Output only the lines of the entries that follow, starting at the one with "doesn't use Bluetooth" and running down to the one with "(with microUSB cable)", both included and unchanged.

(Excerpted records Opens)

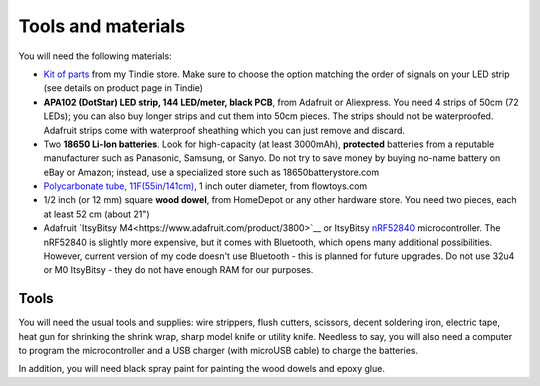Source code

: Tools and materials
===================

You will need the following materials:

* `Kit of parts <https://www.tindie.com/products/irobotics/pov-shield/>`__ from
  my Tindie store. Make sure  to choose the option matching the order of signals
  on your LED strip (see details on product page in Tindie)

*  **APA102 (DotStar) LED strip, 144 LED/meter, black PCB**, from Adafruit or
   Aliexpress. You need 4 strips of 50cm (72 LEDs); you can also buy longer
   strips and cut them into 50cm pieces. The strips should not be waterproofed.
   Adafruit strips come with waterproof sheathing which you can just remove and
   discard.

*  Two **18650 Li-Ion batteries**. Look for high-capacity (at least 3000mAh),
   **protected** batteries from a reputable manufacturer such as Panasonic, Samsung,
   or Sanyo. Do not try to save money by buying no-name battery on eBay or Amazon;
   instead, use a specialized  store such as 18650batterystore.com

*  `Polycarbonate tube, 11F(55in/141cm) <https://flowtoys.com/long-tubes-5f-to-13f>`__,
   1 inch outer diameter, from flowtoys.com

*  1/2 inch (or 12 mm) square **wood dowel**, from HomeDepot or any other hardware
   store. You need two  pieces, each at least 52 cm (about 21")

*  Adafruit `ItsyBitsy M4<https://www.adafruit.com/product/3800>`__ or ItsyBitsy `nRF52840 <https://www.adafruit.com/product/4481>`__ microcontroller.
   The nRF52840 is slightly more expensive, but it comes with Bluetooth, which
   opens many additional possibilities. However, current version of my code
   doesn't use Bluetooth - this is planned for future upgrades. Do not use
   32u4 or M0 ItsyBitsy - they do not have enough RAM for our purposes.

Tools
-----
You will need the usual tools and supplies: wire strippers, flush cutters,
scissors, decent soldering iron,  electric tape, heat gun for
shrinking the shrink wrap, sharp model knife or utility knife. Needless to say,
you will also need a computer to program the microcontroller and a USB charger
(with microUSB cable) to charge the batteries.

In addition, you will need black spray paint for painting the wood dowels and
epoxy glue.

(Excerpted records Closes)

Expected answer
   doesn't use Bluetooth - this is planned for future upgrades. Do not use
   32u4 or M0 ItsyBitsy - they do not have enough RAM for our purposes.

Tools
-----
You will need the usual tools and supplies: wire strippers, flush cutters,
scissors, decent soldering iron,  electric tape, heat gun for
shrinking the shrink wrap, sharp model knife or utility knife. Needless to say,
you will also need a computer to program the microcontroller and a USB charger
(with microUSB cable) to charge the batteries.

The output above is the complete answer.